*** Begin section ***
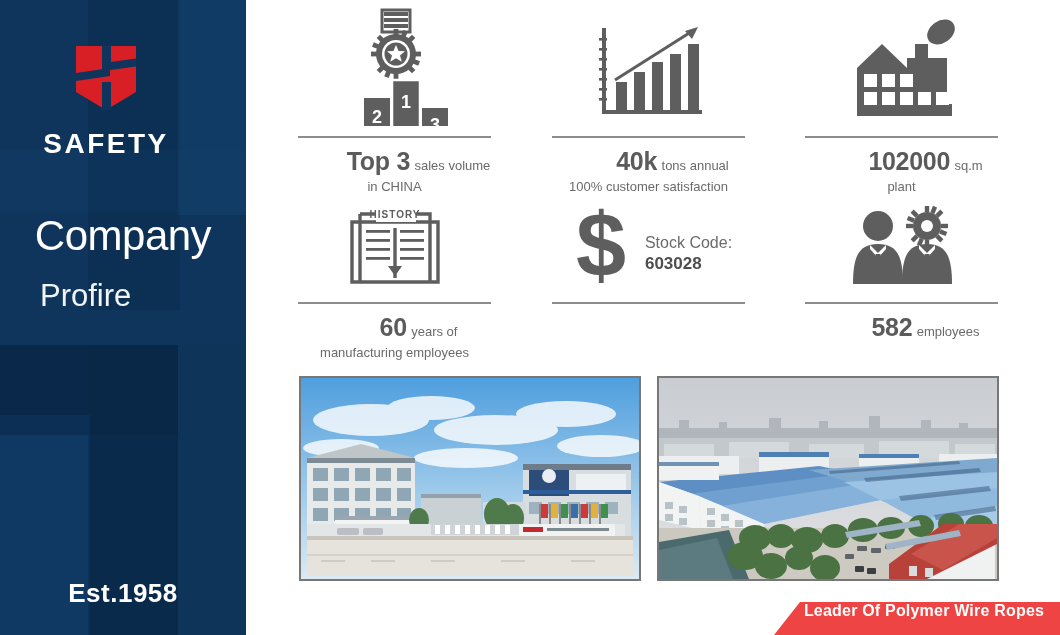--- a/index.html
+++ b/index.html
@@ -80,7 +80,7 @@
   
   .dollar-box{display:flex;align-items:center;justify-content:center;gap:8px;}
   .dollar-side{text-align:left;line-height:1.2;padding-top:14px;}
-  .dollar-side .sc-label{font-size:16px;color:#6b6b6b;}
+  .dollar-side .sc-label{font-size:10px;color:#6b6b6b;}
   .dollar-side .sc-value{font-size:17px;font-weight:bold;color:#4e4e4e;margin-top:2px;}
*** End section ***
Which lines in the records above contain the word "label"? Return each of them.

=== RESPONSE ===
-  .dollar-side .sc-label{font-size:16px;color:#6b6b6b;}
+  .dollar-side .sc-label{font-size:10px;color:#6b6b6b;}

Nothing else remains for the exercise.